Ein gutes Jahr für Wintertriticale

Angesichts der strengen Kahlfröste, einer schwachen Wasserversorgung während der Hauptvegetation und eines deutlich sonnscheinärmeren Frühjahrs überrascht es doch, dass das Erntejahr 2012 zu den bislang nur wenigen sehr guten Triticalejahren gehört. Allein in den Landessortenversuchen wurden gegenüber dem Vorjahr mit knapp 100 dt je ha rund 9 % mehr gedroschen. In der Praxis dürfte der schlechte Vorjahresertrag noch deutlich übertroffen worden sein. Joachim Holz, Landwirtschaftskammer Nodrhein-Westfalen, stellt die Ergebnisse vor.

Die Triticalefläche lag im aktuellen Anbaujahr mit rund 56 500 ha nrw-weit auf dem Vorjahresniveau. Seit 2005 haben sich damit bei dieser Kulturart keine wesentliche Änderung ergeben.

Wie aus Tabelle 1 ersichtlich, lagen in den Landessortenversuchen die Erträge auf den Lößstandorten auf dem guten und hohen Vorjahresniveau. Bei guten Bestandesdichten zeigten sich gegenüber dem Vorjahr jedoch niedrigere Tausendkornmassen und Kornzahlen je Ähre, die sicherlich auf die nicht sehr üppige Wasserversorgung während der Hauptvegetationszeit zurückzuführen sind. Auf den Lehmstandorten wirkten sich die Kahlfröste im Januar und Februar dieses Jahres etwas stärker aus. Die zwar noch guten Bestandesdichten konnten die insgesamt deutlich niedrigeren Tausendkornmassen ertraglich nicht vollständig kompensieren.

Erstaunlich sind die extrem hohen Erträge auf den Sandstandorten, die zeigen, dass bei stimmiger Witterung im Verlauf der Vegetationszeit auf solchen Standorten hohe Erträge erzielbar sind. Insgesamt führten die sehr hohen Bestandesdichten in Kombination mit hohen Kornzahlen je Ähre sowie TKM zu diesen Erträgen. Auf leichten Sandstandorten sind für das Erzielen hoher Erträge unbedingt mindestens 550 ährentragende Halme je m² anzustreben. Gerade hier sollten damit die erforderlichen Mindest-Saatstärken überprüft werden; nicht immer können optimale Bestockungsbedingungen im Herbst und Frühjahr erwartet werden.

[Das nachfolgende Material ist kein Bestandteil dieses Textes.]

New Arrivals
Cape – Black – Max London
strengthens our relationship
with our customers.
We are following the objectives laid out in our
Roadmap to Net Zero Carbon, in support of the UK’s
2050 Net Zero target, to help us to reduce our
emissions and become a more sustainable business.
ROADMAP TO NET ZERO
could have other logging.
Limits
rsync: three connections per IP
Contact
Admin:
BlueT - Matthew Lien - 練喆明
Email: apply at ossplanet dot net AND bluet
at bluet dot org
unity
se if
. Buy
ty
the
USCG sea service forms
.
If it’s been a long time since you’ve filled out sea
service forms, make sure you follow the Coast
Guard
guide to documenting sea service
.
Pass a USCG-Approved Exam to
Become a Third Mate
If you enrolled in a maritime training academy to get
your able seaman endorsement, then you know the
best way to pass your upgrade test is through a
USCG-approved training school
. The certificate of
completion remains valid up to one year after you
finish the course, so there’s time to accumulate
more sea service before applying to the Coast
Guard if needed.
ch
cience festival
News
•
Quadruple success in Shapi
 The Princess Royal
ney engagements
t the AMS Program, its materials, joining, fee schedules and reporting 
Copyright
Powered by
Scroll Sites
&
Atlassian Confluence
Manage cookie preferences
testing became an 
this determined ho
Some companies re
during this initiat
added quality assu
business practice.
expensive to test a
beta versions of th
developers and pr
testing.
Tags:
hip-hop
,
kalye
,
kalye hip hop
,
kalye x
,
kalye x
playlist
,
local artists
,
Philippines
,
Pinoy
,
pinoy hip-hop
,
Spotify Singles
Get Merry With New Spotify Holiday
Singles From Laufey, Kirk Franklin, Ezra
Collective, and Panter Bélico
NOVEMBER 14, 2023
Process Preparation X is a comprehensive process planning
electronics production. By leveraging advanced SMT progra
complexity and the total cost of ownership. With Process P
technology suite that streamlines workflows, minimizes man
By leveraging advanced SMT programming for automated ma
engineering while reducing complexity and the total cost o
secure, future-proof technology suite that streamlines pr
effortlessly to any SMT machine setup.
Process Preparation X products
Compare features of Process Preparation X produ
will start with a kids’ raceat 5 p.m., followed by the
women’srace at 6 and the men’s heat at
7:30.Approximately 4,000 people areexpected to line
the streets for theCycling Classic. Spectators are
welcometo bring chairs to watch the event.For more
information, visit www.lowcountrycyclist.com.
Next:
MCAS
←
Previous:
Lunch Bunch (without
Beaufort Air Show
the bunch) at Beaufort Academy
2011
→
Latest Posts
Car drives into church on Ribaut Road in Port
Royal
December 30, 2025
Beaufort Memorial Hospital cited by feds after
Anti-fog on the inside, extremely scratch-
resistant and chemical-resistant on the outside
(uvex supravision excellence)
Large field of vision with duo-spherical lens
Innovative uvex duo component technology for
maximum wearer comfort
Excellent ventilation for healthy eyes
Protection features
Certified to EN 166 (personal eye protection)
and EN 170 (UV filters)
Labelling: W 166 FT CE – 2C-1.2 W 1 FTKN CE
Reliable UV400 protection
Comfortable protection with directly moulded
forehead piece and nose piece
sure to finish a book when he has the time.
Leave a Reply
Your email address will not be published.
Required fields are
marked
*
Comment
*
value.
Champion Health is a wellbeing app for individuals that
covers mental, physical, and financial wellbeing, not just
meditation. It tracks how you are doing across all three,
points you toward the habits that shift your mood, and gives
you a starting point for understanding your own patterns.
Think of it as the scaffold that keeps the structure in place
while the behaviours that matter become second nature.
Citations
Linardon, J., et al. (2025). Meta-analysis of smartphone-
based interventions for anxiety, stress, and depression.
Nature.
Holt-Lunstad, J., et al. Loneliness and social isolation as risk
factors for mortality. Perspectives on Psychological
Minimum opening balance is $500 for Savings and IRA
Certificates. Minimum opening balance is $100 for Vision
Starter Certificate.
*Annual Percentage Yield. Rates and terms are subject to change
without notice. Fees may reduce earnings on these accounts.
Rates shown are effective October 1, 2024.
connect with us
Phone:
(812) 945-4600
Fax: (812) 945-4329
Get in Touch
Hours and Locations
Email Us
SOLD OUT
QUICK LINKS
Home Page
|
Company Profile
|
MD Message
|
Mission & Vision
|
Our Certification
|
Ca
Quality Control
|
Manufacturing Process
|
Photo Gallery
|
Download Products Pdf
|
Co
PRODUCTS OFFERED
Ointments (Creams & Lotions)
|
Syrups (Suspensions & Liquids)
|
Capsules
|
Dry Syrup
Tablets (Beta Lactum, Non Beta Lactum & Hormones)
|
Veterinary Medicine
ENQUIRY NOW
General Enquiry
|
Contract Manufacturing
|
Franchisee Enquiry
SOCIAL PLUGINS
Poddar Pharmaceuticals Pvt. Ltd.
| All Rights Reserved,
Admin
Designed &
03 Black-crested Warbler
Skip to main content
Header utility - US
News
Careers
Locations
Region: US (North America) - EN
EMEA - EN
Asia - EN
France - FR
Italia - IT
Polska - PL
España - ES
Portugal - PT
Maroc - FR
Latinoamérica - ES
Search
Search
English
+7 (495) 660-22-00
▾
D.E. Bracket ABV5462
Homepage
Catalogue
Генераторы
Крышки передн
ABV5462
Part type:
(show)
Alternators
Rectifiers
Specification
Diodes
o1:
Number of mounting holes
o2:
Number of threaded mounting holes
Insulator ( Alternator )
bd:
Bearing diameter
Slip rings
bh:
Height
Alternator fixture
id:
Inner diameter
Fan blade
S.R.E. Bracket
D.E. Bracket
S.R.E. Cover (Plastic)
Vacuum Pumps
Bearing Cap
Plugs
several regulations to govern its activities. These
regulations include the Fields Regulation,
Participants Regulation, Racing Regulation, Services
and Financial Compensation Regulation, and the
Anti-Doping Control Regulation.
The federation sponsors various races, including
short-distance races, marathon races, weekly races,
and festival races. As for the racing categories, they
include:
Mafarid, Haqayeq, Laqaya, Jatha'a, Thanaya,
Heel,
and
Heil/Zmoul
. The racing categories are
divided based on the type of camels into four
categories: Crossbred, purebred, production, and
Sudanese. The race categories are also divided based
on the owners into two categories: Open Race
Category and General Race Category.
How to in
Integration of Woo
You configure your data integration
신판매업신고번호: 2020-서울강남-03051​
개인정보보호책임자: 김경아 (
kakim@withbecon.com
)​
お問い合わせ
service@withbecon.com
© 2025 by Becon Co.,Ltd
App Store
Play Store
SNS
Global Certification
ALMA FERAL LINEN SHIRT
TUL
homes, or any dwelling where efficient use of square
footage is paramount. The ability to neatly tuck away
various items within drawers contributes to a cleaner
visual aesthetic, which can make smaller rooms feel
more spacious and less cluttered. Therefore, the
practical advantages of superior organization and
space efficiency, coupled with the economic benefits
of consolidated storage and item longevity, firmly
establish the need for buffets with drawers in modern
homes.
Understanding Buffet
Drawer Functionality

Absolut enttäuschend dagegen fielen die Erträge auf den Höhenlagen-Standorten aus. Hier verursachten die Kahlfröste starke Bestandesausdünnungen, je nach Sorte (siehe Grafik in der PDF-Datei) bis hin zum Totalausfall.

Die Landessortenversuche

Von im Herbst 2011 landesweit sechs angelegten Landessortenversuchen konnten fünf in die Auswertung einbezogen werden. Auf dem höchst gelegenen Landessortenversuchsstandort Meerhof mit rund 400 m über NN waren alle Triticale-Sorten mehr oder minder so stark ausgewintert, dass eine Auswertung nicht mehr möglich war. Dieses war auch bei einer Reihe weiterer Landessortenversuche von den Höhenlagen aus Niedersachsen der Fall, sodass nur wenige Ergebnisse aus dieser Standortgruppe für die Beurteilung vorliegen. Insgesamt stehen aus dem benachbarten Bundesländern Niedersachsen und Hessen noch sieben Versuche von Lehm-, Sand- und Höhenlagenstandorten für die Auswertung zur Verfügung. Damit bieten insgesamt zwölf Landessortenversuche eine fundierte Grundlage für eine regionsspezifische Sortenempfehlung.

Die Prüfung der Sorten erfolgte in zwei Intensitätsstufen (Tabelle 2). Als Gegenwert für die rund 112 € je ha höheren Produktionskosten in der Intensitätsstufe 2 (B 2) mussten bei einem unterstellten Erzeugerpreis von 22 € je dt rund 5,1 dt je ha Mehrertrag erzielt werden, um eine Wirtschaftlichkeit dieser Mehr-Maßnahmen gegenüber B1 zu gewährleisten. Im vergangenen Jahr betrug dieser notwendige Mehrertrag bei einem Erzeugerpreis von 18 € noch 6,2 dt je ha. Dieses zeigt die Abhängigkeit der Wirtschaftlichkeit produktionstechnischer Maßnahmen vom Erzeugerpreis. Wie aus den unteren Zeilen der Tabelle 3 hervorgeht (Vergleich Erträge aus B1 zu B2 in dt je ha im Mittel aller Sorten), wurden in diesem Jahr auf allen Landessortenversuchsstandorten höchst wirtschaftliche Mehrerträge durch die höhere Intensität erzielt.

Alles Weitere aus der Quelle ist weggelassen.